According to a recent Preqin survey, 40 percent of LPs believe direct lending presents the best opportunity within private debt, alongside special situations and distressed debt strategies. And Private Debt Investor’s own LP Perspectives 2020 survey found that 29 percent of respondents intended to deploy more capital into direct lending in the next 12 months.
After years of bank retrenchment from riskier lending, this boom in LP interest has led to more asset managers exploring the asset class.
As Daniel Zwirn, chief executive officer and chief investment officer at US advisory firm Arena Investors, explains, the past decade has seen purchase price multiples, leverage multiples and duration all expand, while covenants have loosened. “There has been incredible diminution in quality along with the explosion in size [of the market], which, arguably, could be expected,” he says.
In a recent report on private markets, consultancy group McKinsey highlighted a “rebound in covenant-lite loans”, which had exacerbated LP concerns about the performance of direct lending strategies in a future recession. “As we saw in the global financial crisis, lack of covenants can limit lenders’ ability to manage risk and minimise loss in times of market stress,” the report stated.

○ ○ ○ ○ ○

DESCRIPTION OF THE TASK: Summarize the passage on direct lending in two sentences. The records that come next have no connection to the text.

DATA RECORDS:
○ ○ ○ ○ ○

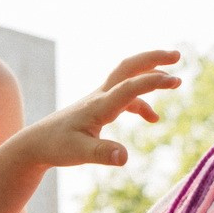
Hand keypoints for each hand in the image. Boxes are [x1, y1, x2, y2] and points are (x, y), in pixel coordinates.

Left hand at [8, 51, 180, 168]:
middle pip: (129, 67)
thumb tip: (125, 157)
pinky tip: (153, 119)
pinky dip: (142, 102)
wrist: (36, 143)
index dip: (153, 82)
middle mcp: (100, 97)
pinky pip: (125, 98)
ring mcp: (100, 100)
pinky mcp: (99, 108)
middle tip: (177, 56)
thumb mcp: (78, 153)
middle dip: (153, 59)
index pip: (129, 87)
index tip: (176, 81)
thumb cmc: (56, 147)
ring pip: (128, 78)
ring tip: (174, 80)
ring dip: (151, 75)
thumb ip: (102, 154)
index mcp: (99, 105)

○ ○ ○ ○ ○

TASK SOLUTION: Surveys show strong investor interest in direct lending: 40 percent of LPs in a Preqin survey see it as the best opportunity within private debt, and 29 percent of respondents to Private Debt Investor's LP Perspectives 2020 survey planned to put more capital into it over the next 12 months, which has drawn more asset managers into the asset class. Yet Daniel Zwirn of Arena Investors notes that multiples, leverage and duration have expanded while covenants have loosened and quality has declined, and a McKinsey report points to a rebound in covenant-lite loans that has heightened LP concerns about how direct lending strategies would perform in a future recession.